Os Estados Unidos exportaram 95.892 toneladas de carne suína para a China em março, segundo dados publicados na terça-feira pelo US Census Bureau. Esse é o segundo maior volume já registrado, atrás de dezembro de 2019, com 102.177 toneladas.

As exportações de carne suína dos EUA para a China nos primeiros três meses de 2020 totalizaram 280.507 toneladas, quase três vezes maior que o recorde de 2014 no período, e com aumento de 300% em relação aos primeiros três meses de 2019. Esse total é quase a metade do volume recorde de 2019 para a China, que foi de 574.988 toneladas.

As exportações de carne suína dos EUA para todos os destinos atingiram 291.456 toneladas em março, uma alta histórica em qualquer mês, e as exportações, excluindo a China, foram as segundas melhores em março, atrás de 2018. As exportações de carne suína para a o país asiático representaram um terço de todos os embarques dos EUA no primeiro três meses de 2020.

Boi e frango

As exportações de carne bovina e de aves dos EUA para a China entre janeiro e março representaram apenas 1% e 5% do total das exportações, respectivamente, mas os números subiram no ano, incluindo um aumento de 12% na carne bovina.

As patas de frango, ou pés, continuam a ser o maior interesse de aves da China nos EUA, mas as vendas de carne aumentaram após o levantamento da proibição de importações por Pequim no final do ano passado. As exportações de aves e produtos para a China em março foram as maiores de todos os meses desde agosto de 2013.

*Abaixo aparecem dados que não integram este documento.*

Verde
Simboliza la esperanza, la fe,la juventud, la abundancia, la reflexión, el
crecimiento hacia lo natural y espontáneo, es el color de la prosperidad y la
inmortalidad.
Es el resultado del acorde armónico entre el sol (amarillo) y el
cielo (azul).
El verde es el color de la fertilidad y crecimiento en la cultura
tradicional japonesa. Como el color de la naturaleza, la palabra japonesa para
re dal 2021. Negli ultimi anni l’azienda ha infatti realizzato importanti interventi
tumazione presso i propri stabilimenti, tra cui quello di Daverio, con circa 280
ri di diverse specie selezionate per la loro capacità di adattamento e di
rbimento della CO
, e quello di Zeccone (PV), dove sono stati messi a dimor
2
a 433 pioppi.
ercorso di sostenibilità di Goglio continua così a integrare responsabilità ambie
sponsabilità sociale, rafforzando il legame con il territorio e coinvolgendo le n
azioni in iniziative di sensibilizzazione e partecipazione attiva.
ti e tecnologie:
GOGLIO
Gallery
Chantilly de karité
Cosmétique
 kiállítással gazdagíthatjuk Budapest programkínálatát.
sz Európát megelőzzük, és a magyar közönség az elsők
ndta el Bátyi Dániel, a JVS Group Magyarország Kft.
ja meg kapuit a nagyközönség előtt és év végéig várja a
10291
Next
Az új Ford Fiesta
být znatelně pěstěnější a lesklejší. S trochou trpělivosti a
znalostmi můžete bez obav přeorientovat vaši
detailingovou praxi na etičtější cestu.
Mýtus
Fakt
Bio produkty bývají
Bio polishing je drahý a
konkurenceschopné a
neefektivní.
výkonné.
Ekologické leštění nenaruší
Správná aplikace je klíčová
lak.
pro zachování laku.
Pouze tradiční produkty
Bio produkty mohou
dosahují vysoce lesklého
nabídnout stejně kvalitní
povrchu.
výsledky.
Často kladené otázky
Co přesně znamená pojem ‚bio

Dados preliminares de exportação dos EUA para abril sugerem que as exportações de carne suína para a China são comparáveis​​ a março, enquanto os embarques de carne bovina provavelmente foram maiores. É importante lembrar que a maioria das vendas e exportações recentes para a China foram acumuladas antes que a escassez de carne nos EUA realmente aumentasse.

O valor de toda a carne suína, bovina, aves e produtos dos EUA exportados para a China nos primeiros três meses de 2020 totalizou US$ 781 milhões.

Escassez

A produção de carne dos EUA está caindo rapidamente com a queda do abate de animais, e isso representa um alerta à indústria de que pode faltar carne nos supermercados.

Na semana encerrada em 1º de maio, as estimativas médias diárias de abate de suínos nos EUA caíram 21% em relação à semana anterior e 41% em relação às quatro semanas anteriores. O abate médio diário de gado diminuiu 9% e 33%, respectivamente, nesses períodos.

O fechamento de restaurantes já reduziu a demanda nos Estados Unidos, mas o setor de varejo não estava preparado para uma perda tão acentuada na produção de carne.

A principal frigorífica americana Tyson Foods Inc, por exemplo, informou na semana passada que os consumidores domésticos aumentaram a demanda de varejo por sua carne em 30% a 40%, mas espera-se que as vendas em geral diminuam na segunda metade do ano, devido ao prejuízo dos restaurantes com os serviços de alimentação.

Estoques

Ao contrário do milho e da soja, os produtos à base de carne não podem ser armazenados por meses ou anos, o que significa que a almofada é extremamente fina quando a produção de carne fica aquém.

No final de março, os estoques congelados de carne bovina dos EUA totalizavam 502 milhões de libras, o terceiro maior entre 2013 e 2012. Os estoques congelados de carne de porco eram de 622 milhões de libras, a quarta maior oferta registrada no final de março.

Isso parece muito, mas não é, quando comparado com a demanda normal. Usando números médios de consumo em 2019, os estoques de carne bovina congelada no final de março cobririam pouco menos de uma semana de demanda, enquanto o suprimento de carne de porco poderia durar 1,5 semanas.